There’s some more fairly over-the-top melodrama before matters are resolved, but I can’t honestly say I was convinced by Ledbury’s transformation from perpetual rake to faithful husband. Reforming a rake believably is arguably the most difficult challenge a Regency author can undertake, and to be fair, few are truly convincing. The reader wants to believe, though, and maybe that’s enough.

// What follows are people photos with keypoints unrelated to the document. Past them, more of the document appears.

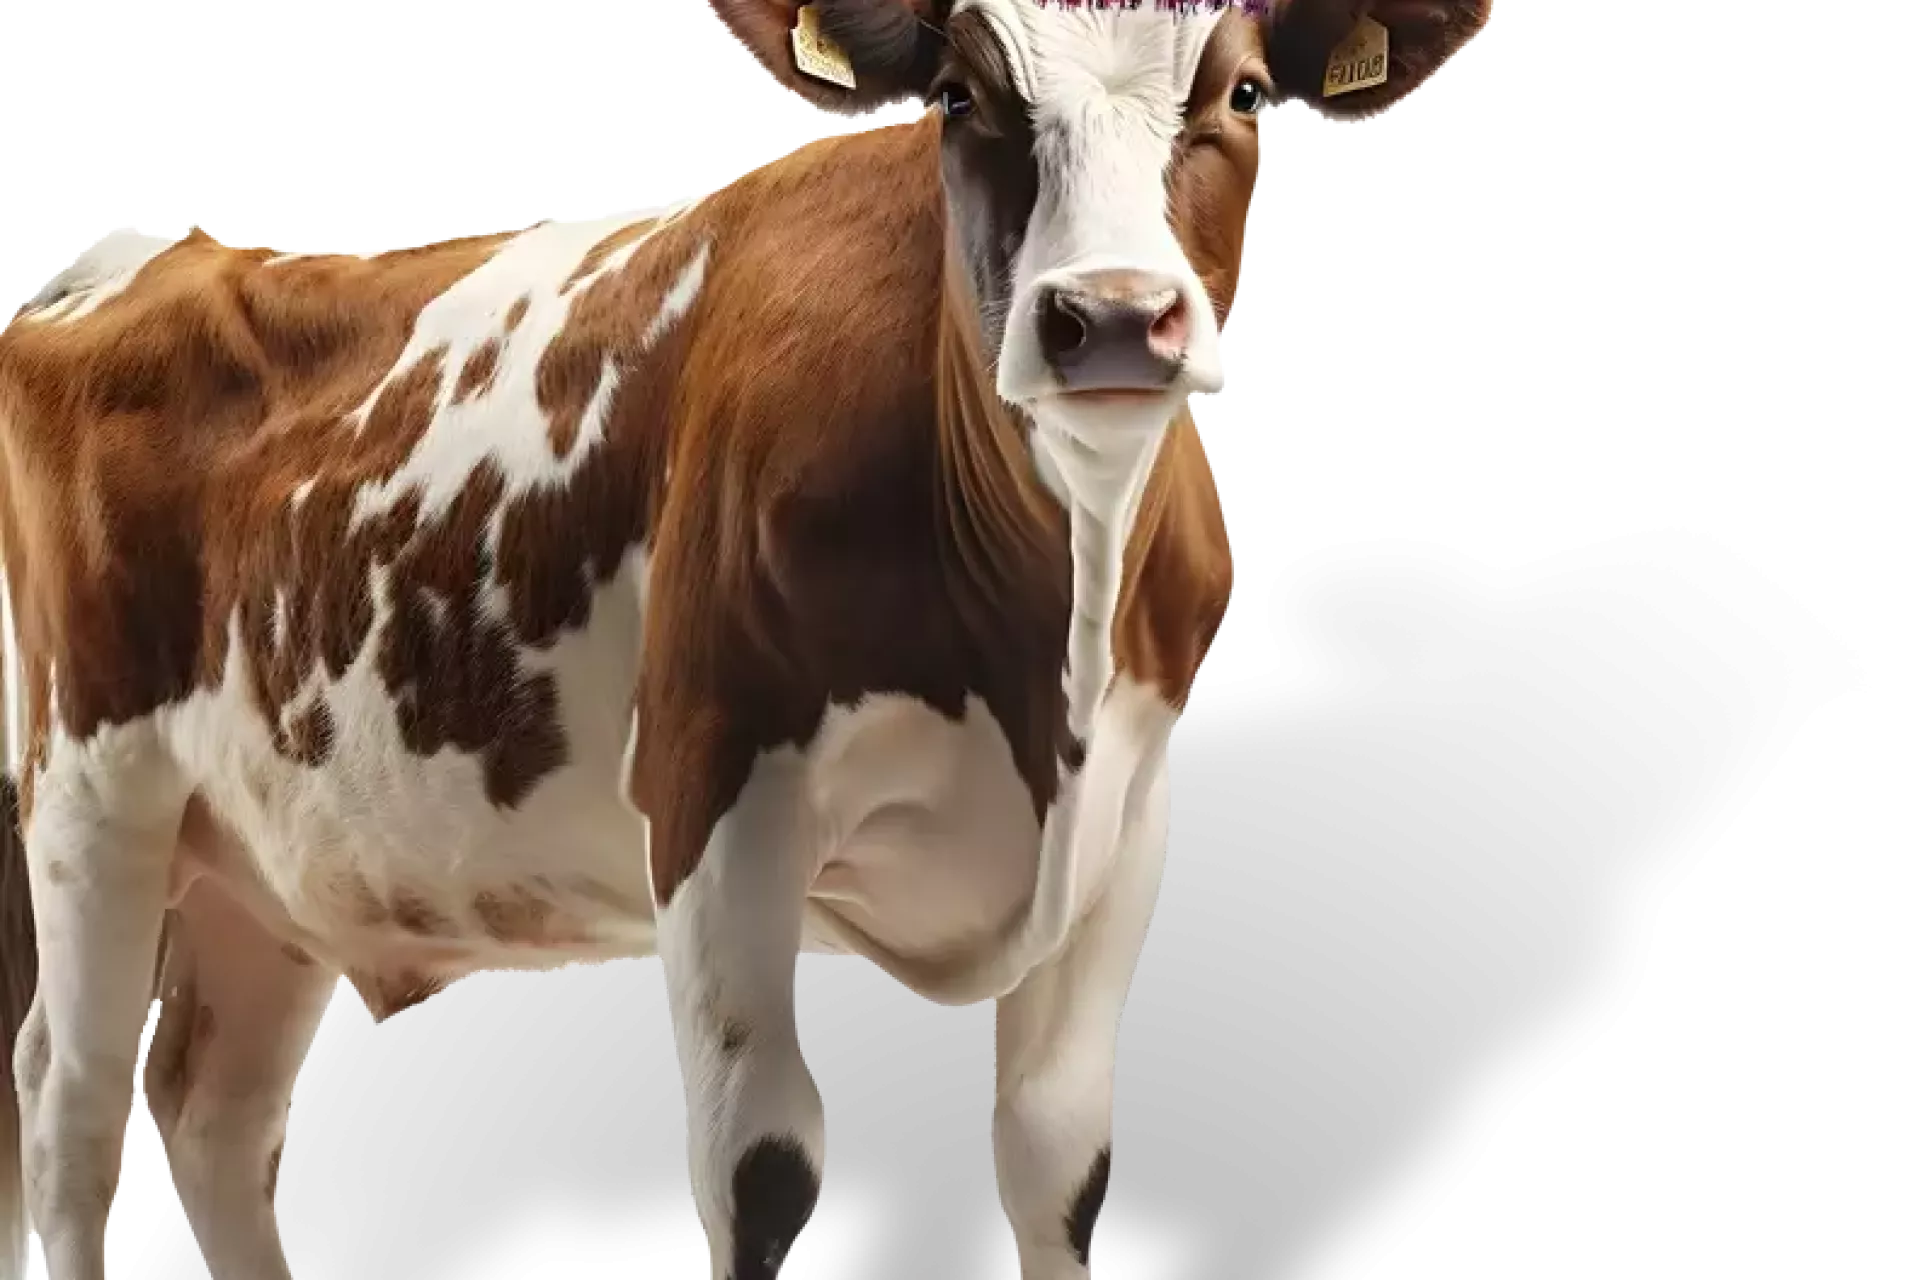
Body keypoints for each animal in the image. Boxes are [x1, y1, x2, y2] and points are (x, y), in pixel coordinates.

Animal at [0, 2, 1493, 1276]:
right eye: (964, 92)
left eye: (1240, 91)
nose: (1114, 316)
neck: (1039, 652)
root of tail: (149, 253)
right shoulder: (717, 786)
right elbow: (763, 1165)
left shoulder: (1129, 822)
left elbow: (1057, 1164)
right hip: (92, 795)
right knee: (72, 1107)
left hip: (282, 855)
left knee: (214, 1109)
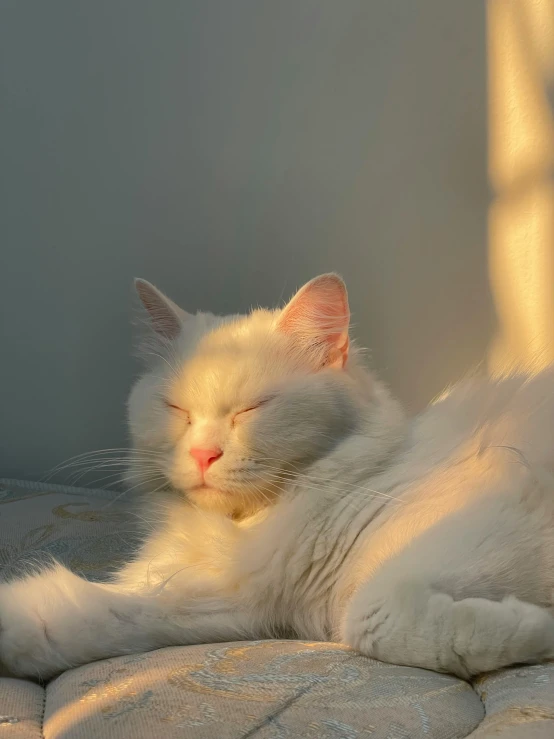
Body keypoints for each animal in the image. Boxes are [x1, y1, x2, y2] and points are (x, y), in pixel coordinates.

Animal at [1, 274, 552, 680]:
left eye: (253, 408)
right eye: (176, 409)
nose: (203, 455)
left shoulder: (480, 523)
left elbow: (372, 616)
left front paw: (535, 628)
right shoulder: (218, 602)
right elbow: (63, 617)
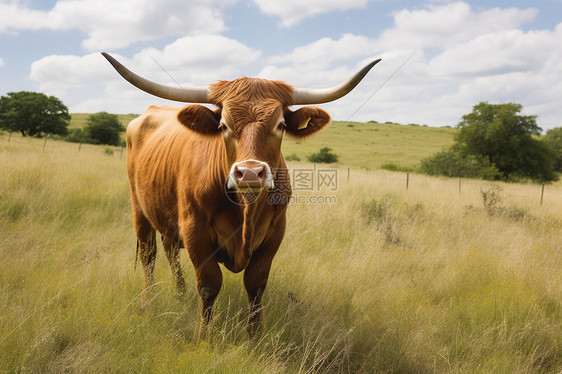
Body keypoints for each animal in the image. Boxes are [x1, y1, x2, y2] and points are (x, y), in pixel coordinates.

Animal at [101, 51, 380, 334]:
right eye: (223, 126)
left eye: (280, 125)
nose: (250, 173)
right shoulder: (194, 229)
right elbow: (209, 284)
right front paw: (205, 334)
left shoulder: (275, 232)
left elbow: (256, 285)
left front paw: (254, 336)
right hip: (139, 209)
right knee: (149, 256)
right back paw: (149, 300)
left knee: (170, 252)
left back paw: (179, 294)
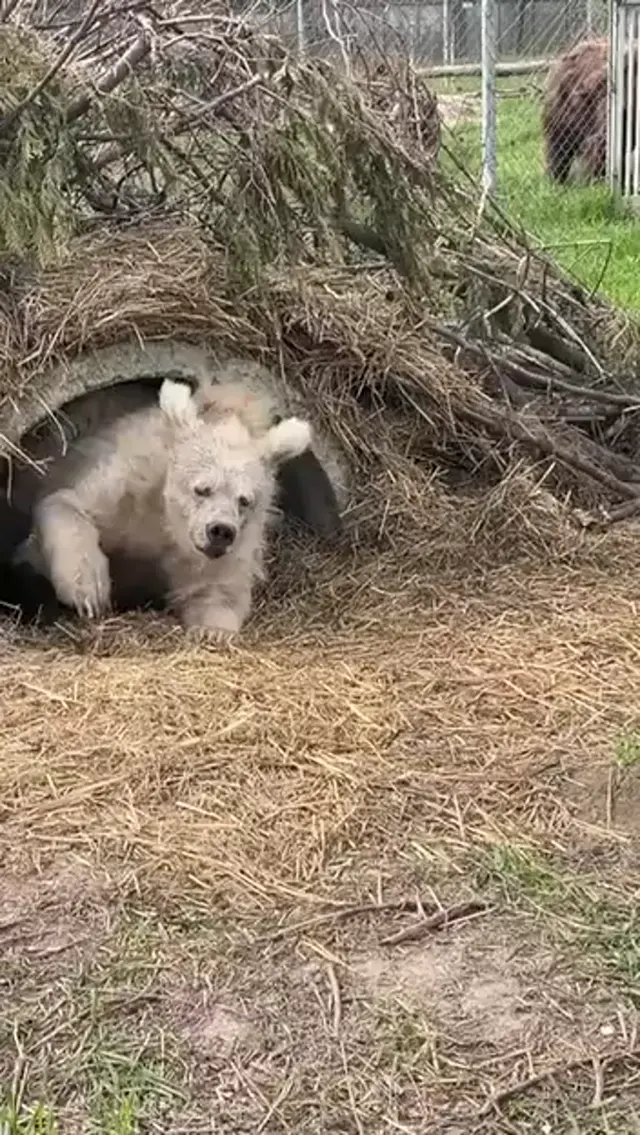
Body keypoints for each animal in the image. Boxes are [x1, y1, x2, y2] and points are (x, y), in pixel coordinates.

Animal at [17, 377, 313, 639]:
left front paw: (212, 631)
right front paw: (89, 591)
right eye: (201, 489)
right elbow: (67, 503)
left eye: (244, 500)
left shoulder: (225, 549)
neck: (168, 522)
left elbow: (217, 589)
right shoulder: (127, 486)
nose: (220, 531)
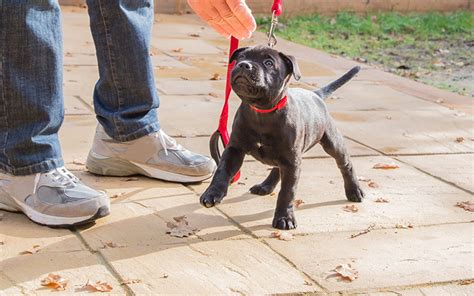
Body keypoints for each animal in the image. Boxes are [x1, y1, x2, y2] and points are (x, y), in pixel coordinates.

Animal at [199, 45, 362, 230]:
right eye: (241, 57)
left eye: (268, 63)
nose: (244, 65)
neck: (262, 111)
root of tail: (316, 95)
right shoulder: (235, 149)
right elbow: (222, 171)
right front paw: (212, 193)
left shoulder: (292, 162)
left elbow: (287, 191)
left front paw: (285, 217)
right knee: (277, 168)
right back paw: (265, 186)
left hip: (331, 142)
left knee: (345, 164)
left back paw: (354, 191)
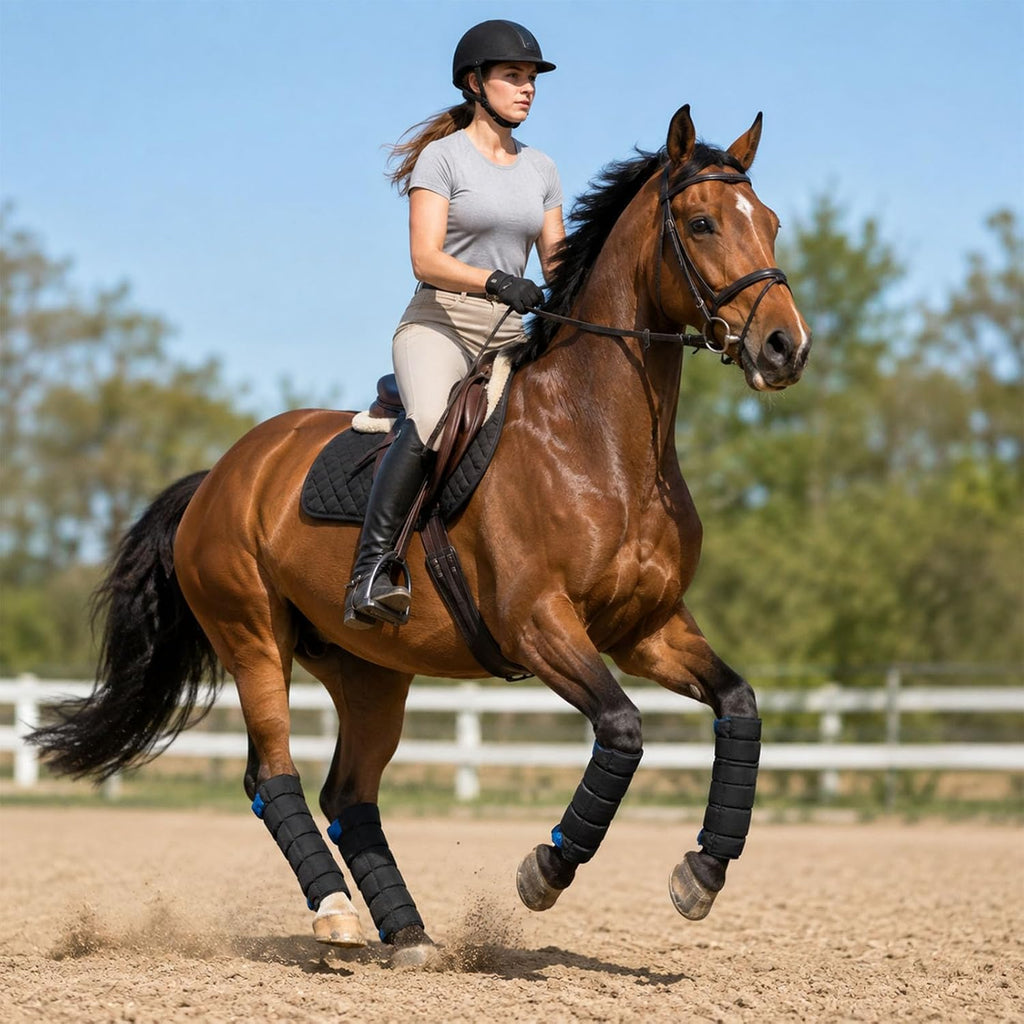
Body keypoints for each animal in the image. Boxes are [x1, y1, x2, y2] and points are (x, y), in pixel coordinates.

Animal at [31, 105, 811, 965]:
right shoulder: (539, 623)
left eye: (770, 222)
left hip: (369, 669)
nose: (786, 347)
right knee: (274, 775)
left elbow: (739, 705)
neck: (601, 443)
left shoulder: (646, 630)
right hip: (253, 637)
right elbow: (622, 730)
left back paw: (407, 933)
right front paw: (544, 871)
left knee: (350, 794)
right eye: (702, 223)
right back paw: (336, 913)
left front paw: (701, 874)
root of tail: (222, 474)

I don’t want this to sound too negative, because for the first three quarters of the book I was breathless with admiration. The language is perfectly of the Regency, I didn’t detect a single anachronism or infelicitous phrase, the main characters have believable depth, and the dialogue is electrifying. The back and forth between Kitty and Ledbury, and particularly Ledbury’s volatile moods are brilliantly realised. I loved every moment of it. It was only that saggy ending that spoilt things for me and kept it to four stars, but I thoroughly recommend it all the same.